提示テキスト
_ _ _ _ _

当院における初診患者の受診1年後の転帰
2017年度 学術集会 一般演題(ポスターセッション)
発表者:饒平名 里美1)・一色 納菜子1)・小林 亮太1)・水野 里志1)・井田 守1)・福田 愛作1)・森本 義晴2)
1)IVF大阪クリニック
2) HORACグランフロント大阪クリニック
Abstract
【目的】
近年,女性の社会進出に伴う晩婚化や生活習慣などの要因から,不妊治療を受ける患者は年々増加している.
当院の妊娠による卒業者数は年間約800組に上るが,その治療期間や治療方法は様々である.
一方で長期にわたり治療を繰り返す患者も多く,治療長期化は患者の経済的および精神的な負担を増加させている.
これまで治療開始から妊娠卒業までに要した期間を調査した報告はあるが,特定の期間内における初診患者の治療の転帰を調査した報告は少ない.
そこで,我々は一定期間内の治療転帰を年齢および方法別に比較検討した.
【方法】
2015年4月~ 2016年3月の初診患者1,293組を調査対象とした.
初診年齢をA 群:29歳以下,B 群:30歳~ 34歳以下,C 群:35歳~ 39歳以下,D 群:40歳以上の4群に分類し初診日から一年間の治療歴を比較した.
治療は一般不妊治療(タイミング療法・人工授精)および体外受精に分け,総来院回数が5回未満の患者はドロップアウト症例と判断した.

_ _ _ _ _

(保存データ項目)
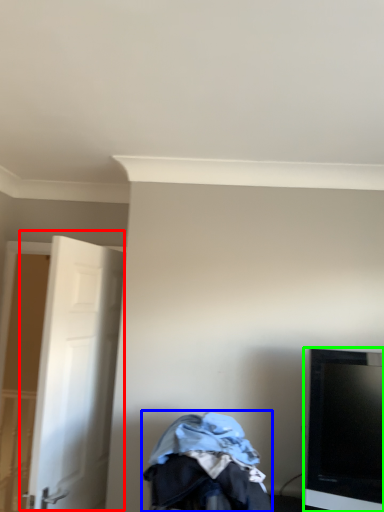
Question: Which object is the closest to the door (highlighted by a red box)? Choose among these: baby carriage (highlighted by a blue box) or television (highlighted by a green box).

Choices:
 (A) baby carriage
 (B) television

Answer: (A)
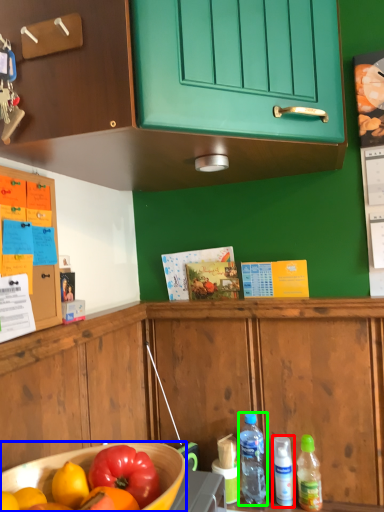
Question: Which is farther away from bottle (highlighted by a red box)? bowl (highlighted by a blue box) or bottle (highlighted by a green box)?

Choices:
 (A) bowl
 (B) bottle

Answer: (A)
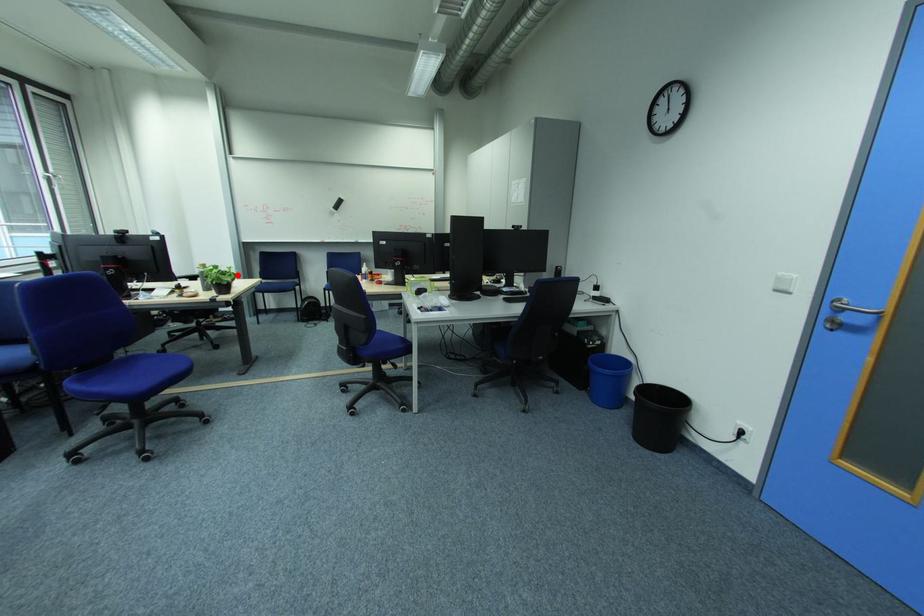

_ _ _ _ _

課題
• A. 抄録について、次の問いに答えてください。
(i) 当院の妊娠による卒業者数は年間約何組ですか?
(ii) 調査対象とした初診患者は何組ですか?
(iii) 総来院回数が何回未満の患者をドロップアウト症例と判断しましたか?
• B. 抄録の内容を2文で要約してください。
• C. 次の各文は抄録の内容と合っていますか?それぞれ「はい」か「いいえ」で答え、根拠となる抄録の語句をそのまま引用してください。
(i) C群は35歳から39歳以下の初診患者である。
(ii) 一般不妊治療には体外受精が含まれる。
(iii) 治療開始から妊娠卒業までの期間を調査した報告はこれまでない。

解答
• A.
(i) 約800組
(ii) 1,293組
(iii) 5回未満

• B. 不妊治療を受ける患者は年々増加しており、治療の長期化は患者の経済的および精神的な負担を増加させているが、特定の期間内における初診患者の治療の転帰を調査した報告は少ない。そこで、2015年4月~2016年3月の初診患者1,293組を初診年齢で4群に分け、初診日から一年間の治療転帰を年齢および方法別に比較検討した。

• C.
(i) はい。「C 群:35歳~ 39歳以下」
(ii) いいえ。「一般不妊治療(タイミング療法・人工授精)および体外受精に分け」
(iii) いいえ。「これまで治療開始から妊娠卒業までに要した期間を調査した報告はある」